Incarner une nation, c’est en effet quelque chose de mythologique. Quand de Gaulle fait son appel du 18 juin, ce n’est plus l’homme qui parle. Il est la nation, elle s’incarne en lui. Il faut être conscient que tout cela est mis en scène. Ces symboles qui sont rappelés aux sujets de Sa Majesté sont bien codifiés. En d’autres termes, au-delà de l’émotion qu’elles susciteront, les funérailles d’Elizabeth seront un événement éminemment politique. Aussi pourrait-on voir l’aspect marketing de toute l’opération. Parfois, on a parlé de « la Firme » à propos de la famille royale britannique.
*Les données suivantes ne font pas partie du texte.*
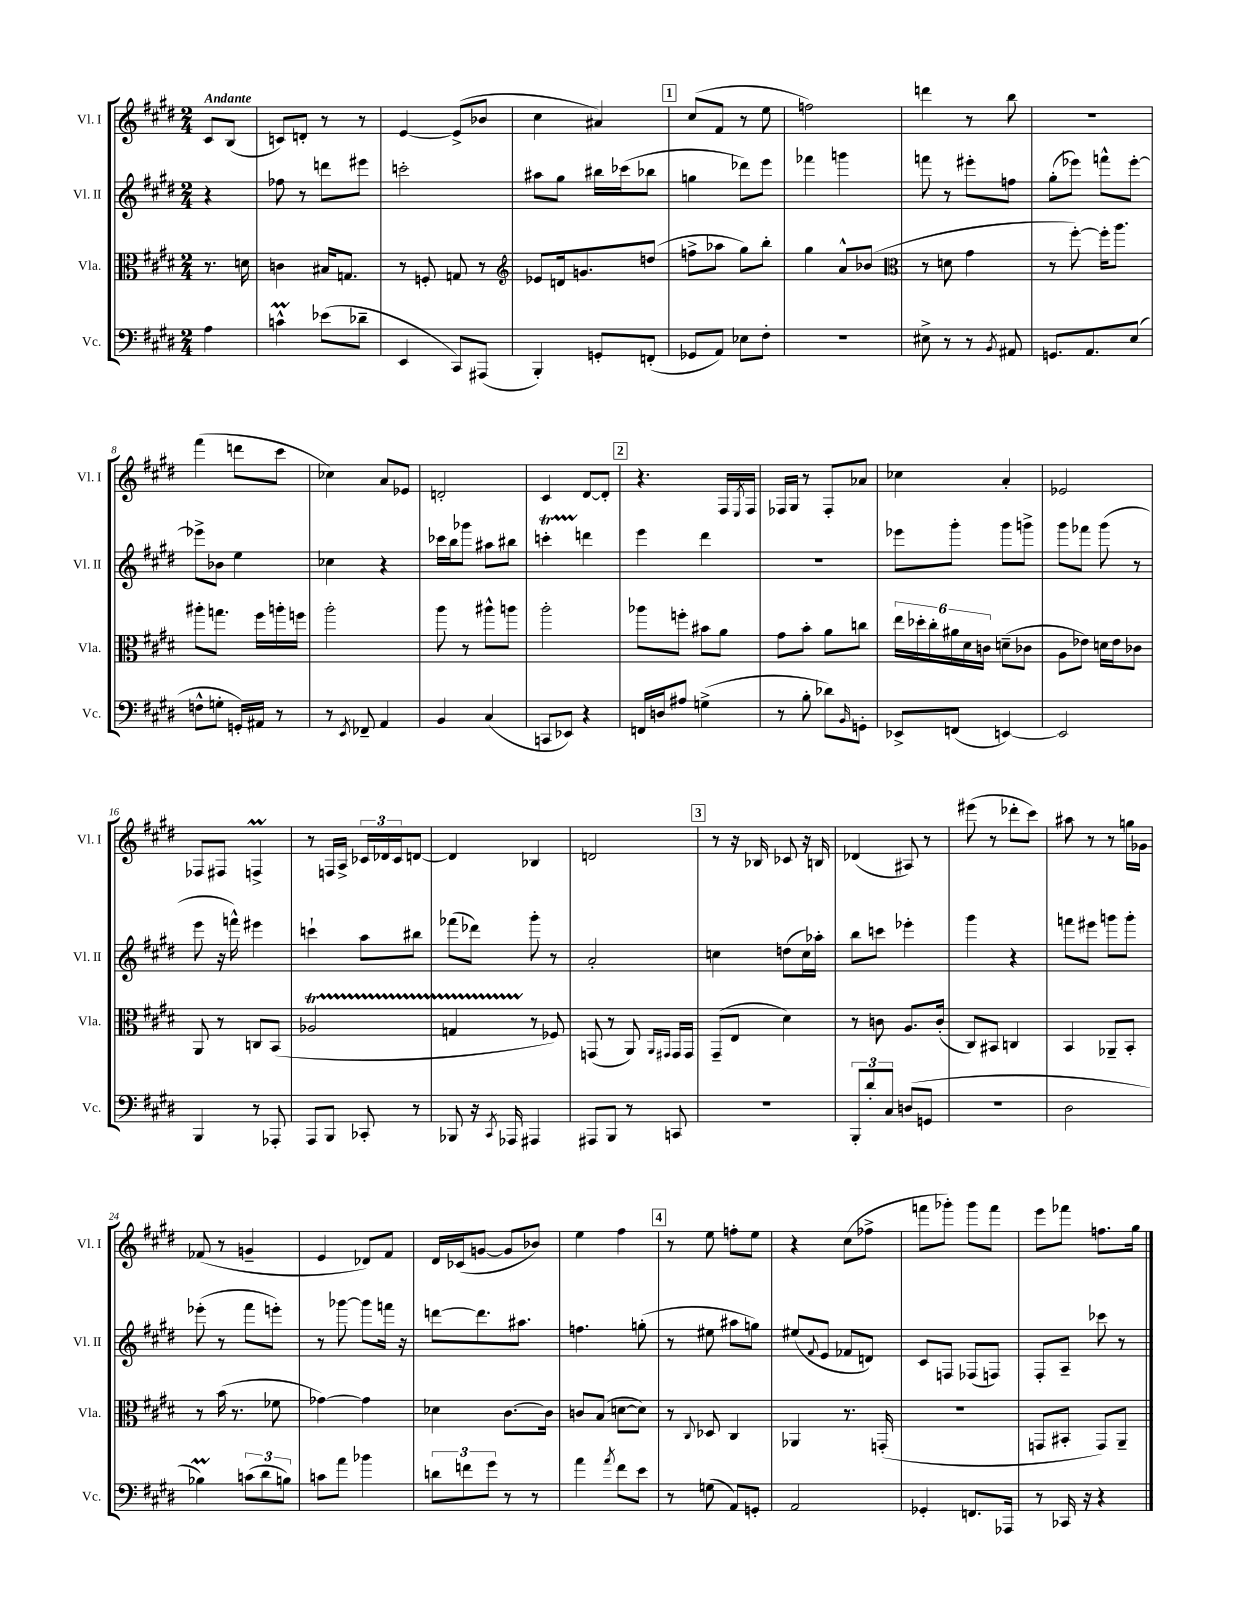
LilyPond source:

<<
\new StaffGroup <<
\new Staff = "s0" \with { instrumentName = "Vl. I" shortInstrumentName = "Vl. I" } {
    \clef treble \key e \major \numericTimeSignature \time 2/4 \partial 4 \tempo "Andante"
    cis'8 b8( |
    c'8) d'8-. r8 r8 |
    e'4~ e'8->( bes'8 |
    cis''4 ais'4) |
    \mark \markup { \box "1" } cis''8( fis'8 r8 e''8 |
    f''2) |
    d'''4 r8 b''8 |
    R2 |
    fis'''4( d'''8 cis'''8 |
    ces''4) a'8 ees'8 |
    d'2-. |
    cis'4 dis'8~ dis'8-. |
    \mark \markup { \box "2" } r4. fis16 \acciaccatura { e8 } fis16 |
    fes16 gis16 r8 fes8-. aes'8 |
    ces''4 a'4-. |
    ees'2 |
    fes8 fis8 f4->\prall |
    r8 f16 a16-> \tuplet 3/2 { ces'16 des'16 ces'16 } d'8~ |
    d'4 bes4 |
    d'2 |
    \mark \markup { \box "3" } r8 r16 bes16 ces'8 r16 b16 |
    des'4( ais8) r8 |
    eis'''8( r8 des'''8-. cis'''8) |
    ais''8 r8 r8 g''16 ges'16 |
    fes'8( r8 g'4-- |
    e'4 des'8) fis'8 |
    dis'16 ces'16( g'8~ g'8 bes'8) |
    e''4 fis''4 |
    \mark \markup { \box "4" } r8 e''8 f''8-. e''8 |
    r4 cis''8( fes''8-> |
    f'''8 ges'''8-.) ges'''8 f'''8 |
    e'''8 fes'''8 f''8. gis''16 \bar "|." |
}
\new Staff = "s1" \with { instrumentName = "Vl. II" shortInstrumentName = "Vl. II" } {
    \clef treble \key e \major \numericTimeSignature \time 2/4 \partial 4
    r4 |
    fes''8 r8 d'''8 eis'''8 |
    c'''2-. |
    ais''8 gis''8 bis''16 ces'''16( bes''8 |
    \mark \markup { \box "1" } g''4 des'''8) e'''8 |
    fes'''4 g'''4 |
    f'''8 r8 eis'''8-. f''8 |
    gis''8-.( ees'''8) f'''8-^ ees'''8~-. |
    ees'''8-> bes'8 e''4 |
    ces''4 r4 |
    ces'''16 b''16 ges'''8 ais''8 bis''8 |
    c'''4-.\startTrillSpan d'''4\stopTrillSpan |
    \mark \markup { \box "2" } e'''4 dis'''4 |
    R2 |
    ees'''8 gis'''8-. gis'''8 g'''8-> |
    gis'''8 fes'''8 gis'''8( r8 |
    e'''8 r16 f'''16-^) eis'''4 |
    c'''4-! a''8 bis''8 |
    fes'''8( des'''8) gis'''8-. r8 |
    a'2-. |
    \mark \markup { \box "3" } c''4 d''8( c''16) aes''16-. |
    b''8 c'''8 ees'''4-. |
    gis'''4 r4 |
    f'''8 eis'''8 g'''8 g'''8-. |
    ees'''8-.( r8 fis'''8 e'''8-.) |
    r8 ges'''8~ ges'''8 f'''16 r16 |
    d'''8~ d'''8. ais''8. |
    f''4. g''8-.( |
    \mark \markup { \box "4" } r8 eis''8 ais''8 g''8) |
    eis''8( \appoggiatura { fis'8 } e'8 fes'8 d'8) |
    cis'8 f8 fes8( f8) |
    fis8-. a8-- ces'''8 r8 \bar "|." |
}
\new Staff = "s2" \with { instrumentName = "Vla." shortInstrumentName = "Vla." } {
    \clef alto \key e \major \numericTimeSignature \time 2/4 \partial 4
    r8. d'16 |
    c'4 bis16 g8. |
    r8 f8-. g8 r8 |
    \clef treble ees'8 d'16 g'8. d''8( |
    \mark \markup { \box "1" } f''8-> aes''8 gis''8) b''8-. |
    gis''4 a'8-^ bes'8( |
    \clef alto r8 d'8 gis'4 |
    r8 fis''8~-.) fis''16-. a''8. |
    ais''8-. g''8. fis''16 a''16-. f''16 |
    a''2-. |
    a''8 r8 ais''8-^ a''8 |
    a''2-. |
    \mark \markup { \box "2" } aes''8 f''8-. bis'8 a'8 |
    gis'8 b'8-. a'8 c''8 |
    \tuplet 6/4 { e''16 des''16-. cis''16-. ais'16 dis'16 c'16 } d'8--( ces'8 |
    a8 ees'8) d'16 ees'16 ces'8 |
    a,8 r8 c8 b,8( |
    aes2\startTrillSpan |
    g4 r8\stopTrillSpan fes8) |
    g,8( r8 a,8) \grace { a,16 gis,16 } gis,16 gis,16 |
    \mark \markup { \box "3" } gis,8--( e8 dis'4) |
    r8 c'8 a8. c'16-.( |
    cis8) bis,8 c4 |
    b,4 aes,8-- b,8-. |
    r8 b'16( r8. fes'8 |
    ges'4~) ges'4 |
    des'4 cis'8.~ cis'16 |
    c'8 b8( d'8~ d'8) |
    \mark \markup { \box "4" } r8 \appoggiatura { cis8 } des8 cis4 |
    aes,4 r8. g,16-.( |
    r2 |
    g,8 bis,8-. g,8) a,8-- \bar "|." |
}
\new Staff = "s3" \with { instrumentName = "Vc." shortInstrumentName = "Vc." } {
    \clef bass \key e \major \numericTimeSignature \time 2/4 \partial 4
    a4 |
    c'4-^\prall ees'8( des'8-- |
    e,4 cis,8) ais,,8( |
    b,,4-.) g,8-. f,8-.( |
    \mark \markup { \box "1" } ges,8 a,8) ees8 fis8-. |
    R2 |
    eis8-> r8 r8 \acciaccatura { b,8 } ais,8 |
    g,8. a,8. e8( |
    f8-^ g8-. g,16-.) ais,16 r8 |
    r8 \acciaccatura { e,8 } fes,8-- a,4 |
    b,4 cis4( |
    c,8 ees,8) r4 |
    \mark \markup { \box "2" } f,16 d16 ais8 g4->( |
    r8 b8-. des'8) \grace { b,16 } g,8-. |
    ees,8-> f,8( e,4~) |
    e,2 |
    b,,4 r8 aes,,8-. |
    a,,8 b,,8 ces,8-. r8 |
    bes,,8 r16 \acciaccatura { cis,8 } aes,,16 ais,,4 |
    ais,,8 b,,8 r8 c,8 |
    \mark \markup { \box "3" } r2 |
    \tuplet 3/2 { b,,8-. dis'8-. cis8 } d8( g,8 |
    r2 |
    dis2 |
    bes4\prall) \tuplet 3/2 { c'8( dis'8 b8) } |
    c'8 a'8 bes'4 |
    \tuplet 3/2 { d'8 f'8 gis'8 } r8 r8 |
    a'4 \acciaccatura { a'8 } fis'8 e'8 |
    \mark \markup { \box "4" } r8 g8( a,8) g,8-. |
    a,2 |
    ges,4-. f,8. aes,,16 |
    r8 ces,16 r16 r4 \bar "|." |
}
>>
>>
Cyniquement, certains diront qu’elle va une fois encore profiter de la marque Elizabeth pour capitaliser sur un événement de dimension planétaire.
Ces histoires royales n’ont-elles pas la vertu, d’une certaine manière, de nous rassembler, ou à tout le moins de nous donner le sentiment de participer à une expérience collective ?
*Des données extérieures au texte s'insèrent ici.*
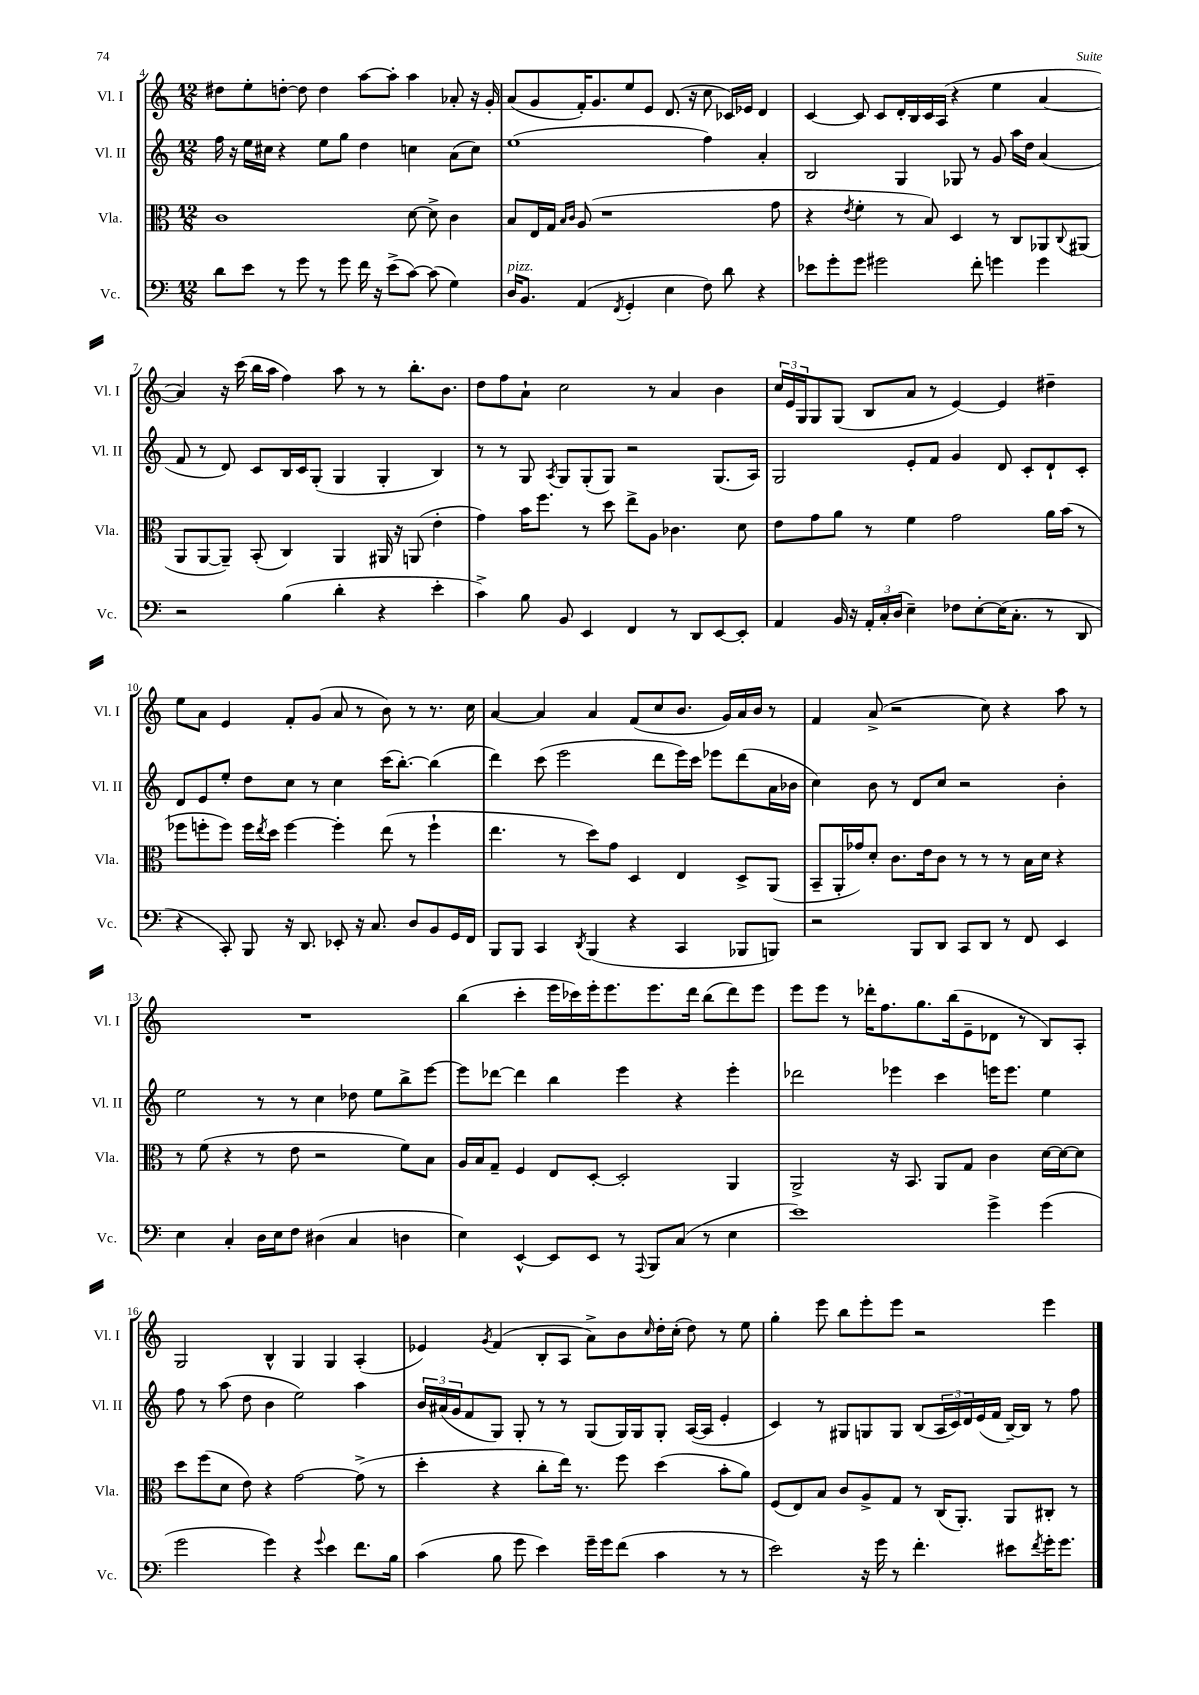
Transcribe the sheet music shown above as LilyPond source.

<<
\new StaffGroup <<
\new Staff = "s0" \with { instrumentName = "Vl. I" shortInstrumentName = "Vl. I" } {
    \clef treble \key c \major \numericTimeSignature \time 12/8
    dis''8 e''8-. d''8~-. d''8 d''4 a''8~ a''8-. a''4 aes'8-. r16 g'16-. |
    a'8( g'8 f'16-.) g'8. e''8 e'8 d'8.( r16 c''8 ces'16) ees'16 d'4 |
    c'4~ c'8 c'8 d'16-. b16 c'16 a16( r4 e''4 a'4~ |
    a'4) r16 c'''16( b''16 a''16 f''4) a''8 r8 r8 b''8.-. b'8. |
    d''8 f''8 a'8-! c''2 r8 a'4 b'4 |
    \tuplet 3/2 { c''16 e'16 g16 } g8 g8( b8 a'8 r8 e'4~) e'4 dis''4-- |
    e''8 a'8 e'4 f'8-. g'8( a'8 r8 b'8) r8 r8. c''16 |
    a'4~ a'4 a'4 f'8( c''8 b'8. g'16) a'16 b'16 r8 |
    f'4 a'8->( r2 c''8) r4 a''8 r8 |
    R1. |
    b''4( c'''4-. e'''16 ces'''16) e'''16-. e'''8. e'''8. d'''16 b''8( d'''8) e'''8 |
    e'''8 e'''8 r8 des'''16-. f''8. g''8. b''16( e'8-- des'8 r8 b8) a8-. |
    g2 b4-^ g4 g4 a4-.( |
    ees'4) \acciaccatura { g'8 } f'4( b8-. a8 a'8->) b'8 \grace { c''16 } d''16-. c''16-.( d''8) r8 e''8 |
    g''4-. e'''8 b''8 e'''8-. e'''8 r2 e'''4 \bar "|." |
}
\new Staff = "s1" \with { instrumentName = "Vl. II" shortInstrumentName = "Vl. II" } {
    \clef treble \key c \major \numericTimeSignature \time 12/8
    f''16 r16 e''16 cis''16 r4 e''8 g''8 d''4 c''4 a'8( c''8) |
    e''1( f''4) a'4-. |
    b2 g4 ges8 r8 g'8 a''16 d''16 a'4( |
    f'8 r8 d'8) c'8 b16 c'16 g8-.( g4 g4-. b4) |
    r8 r8 g8 \acciaccatura { a8 } g8 g8-.( g8) r2 g8.( a16) |
    g2 e'8-. f'8 g'4 d'8 c'8-. d'8-! c'8-. |
    d'8 e'8 e''8-. d''8 c''8 r8 c''4 c'''16( b''8.~-.) b''4( |
    d'''4) c'''8( e'''2 d'''8 e'''16) c'''16 ees'''8 d'''8( a'16 bes'16 |
    c''4) b'8 r8 d'8 c''8 r2 b'4-. |
    e''2 r8 r8 c''4 des''8 e''8 b''8-> e'''8~ |
    e'''8 des'''8~ des'''4 b''4 e'''4 r4 e'''4-. |
    des'''2 ees'''4 c'''4 e'''16 e'''8. e''4 |
    f''8 r8 a''8( d''8 b'4 e''2) a''4 |
    \tuplet 3/2 { b'16 ais'16( g'16 } f'8 g8) g8-. r8 r8 g8( g16) g16 g8-. a16~( a16 e'4-. |
    c'4) r8 gis8 g8 g8 b8( \tuplet 3/2 { a16 c'16) d'16 } e'16( f'16 b16~--) b16 r8 f''8 \bar "|." |
}
\new Staff = "s2" \with { instrumentName = "Vla." shortInstrumentName = "Vla." } {
    \clef alto \key c \major \numericTimeSignature \time 12/8
    c'1 d'8~ d'8-> c'4 |
    b8 e16 g16 \grace { b16 c'16 } a8( r1 g'8 |
    r4 \acciaccatura { e'8 } f'4-. r8 b8) d4 r8 c8 aes,8 \appoggiatura { c8 } ais,8( |
    a,8 a,8~ a,8--) b,8-.( c4) a,4 ais,16 r16 a,8( e'4-. |
    g'4) b'16 f''8. r8 d''8 e''8-> a8 ces'4. d'8 |
    e'8 g'8 a'8 r8 f'4 g'2 a'16 b'16( r8 |
    fes''8 f''8-. f''8) f''16 \acciaccatura { e''8 } d''16 f''4~ f''4-. e''8( r8 f''4-! |
    e''4. r8 d''8) g'8 d4 e4 d8-> a,8( |
    b,8-- a,16-. ges'16) d'8-. c'8. e'16 c'8 r8 r8 r8 b16 d'16 r4 |
    r8 f'8( r4 r8 e'8 r2 f'8) b8 |
    a16 b16 g8-- f4 e8 d8~-. d2-. a,4 |
    a,2-> r16 b,8. a,8 g8 c'4 d'16~ d'16~ d'8 |
    d''8 f''8( d'8 e'8) r4 g'2~ g'8->( r8 |
    d''4-. r4 c''8-. e''16) r8. f''8 d''4( b'8-. a'8) |
    f8( e8) b8 c'8 a8-> g8 r8 c16( a,8.-.) a,8 cis8-. r8 \bar "|." |
}
\new Staff = "s3" \with { instrumentName = "Vc." shortInstrumentName = "Vc." } {
    \clef bass \key c \major \numericTimeSignature \time 12/8
    d'8 e'8 r8 g'8 r8 g'8 f'16 r16 e'8->( c'8~) c'8( g4) |
    d16^\markup { \italic "pizz." } b,8. a,4( \acciaccatura { f,8 } g,4-. e4 f8) d'8 r4 |
    ees'8 g'8-. g'8 gis'2 f'8-. g'4 g'4 |
    r2 b4( d'4-. r4 e'4-. |
    c'4->) b8 b,8 e,4 f,4 r8 d,8 e,8~ e,8-. |
    a,4 b,16 r16 \tuplet 3/2 { a,16-. c16-. d16( } e4--) fes8 e8~-. e16( c8.-. r8 d,8 |
    r4 c,8-.) b,,8 r16 d,8. ees,8-. r16 c8. d8 b,8 g,16 f,16 |
    b,,8 b,,8 c,4 \acciaccatura { d,8 } b,,4( r4 c,4 bes,,8 b,,8) |
    r2 b,,8 d,8 c,8 d,8 r8 f,8 e,4 |
    e4 c4-. d16 e16 f8 dis4( c4 d4 |
    e4) e,4~-^ e,8 e,8 r8 \appoggiatura { a,,8 } b,,8 c8( r8 e4 |
    e'1) g'4-> g'4( |
    g'2 g'4) r4 \appoggiatura { g'8 } e'4 f'8. b16 |
    c'4( b8 g'8 e'4) g'16-- g'16 f'8( c'4 r8 r8 |
    e'2) r16 g'16 r8 f'4.-. eis'8 \acciaccatura { f'8 } g'16-. g'8. \bar "|." |
}
>>
>>
\layout { \context { \Score currentBarNumber = #4 } }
Tout à fait. Grâce au « corps de la nation », on a l’impression, l’espace d’un moment, de prendre part, d’être un dans un ensemble uniforme, alors que le ressenti quotidien est celui de vivre dans un monde extrêmement fragmenté.
Cette fascination pour les familles royales appartient- elle à une génération qui est en train de s’éteindre ?
Intuitivement, je ne le crois pas. Constatant le désintérêt de beaucoup de nos concitoyens – et surtout des plus jeunes – pour le débat démocratique, je pense que la fascination pour des figures symboliques risque plutôt de s’accentuer et que cela augure des dérives potentielles. Aujourd’hui, on est plus séduit par la démagogie que par la démocratie. Ces figures semblent simples, elles personnifient le pouvoir et ce qu’on nous dit d’elles dans les médias alors qu’elles rencontrent des difficultés familiales et des problèmes de cœur amène nombre de personnes à se reconnaître en elles. L’absence de formation correcte par notre système d’enseignement a aussi pour conséquence que les choses complexes sont perçues comme compliquées. Or la démocratie, c’est complexe, même si certains essaient de nous convaincre que c’est un machin compliqué. En un temps où le plus grand nombre refuse d’appliquer l’intelligence au complexe, je crois que l’illusion de maîtriser une certaine lecture du monde au travers de figures simples et emblématiques devrait s’accentuer.
Tous ces mécanismes psychosociaux sont fort liés à la culture populaire. En définitive, ces histoires de princes et de princesses nous renvoient aux contes que l’on nous raconte dès notre prime enfance ?
C’est un cercle. La mise en scène du pouvoir au travers une série de symboles – les courses de chevaux, les chiens, l’armée, l’amour… –, cela a fait émerger les contes de fées. Dans l’autre sens, ces histoires merveilleuses qu’on raconte aux enfants influencent leur perception du conte de fées qui est mis en scène dans le monde réel. C’est une affaire qui roule depuis des siècles. Et à mon avis, cela ne changera pas trop. En ce compris l’ambivalence de notre rapport à tout cela, qui est à la fois constituée de jalousie et de fascination, c’est-à-dire des ressentis qui suspendent le jugement rationnel.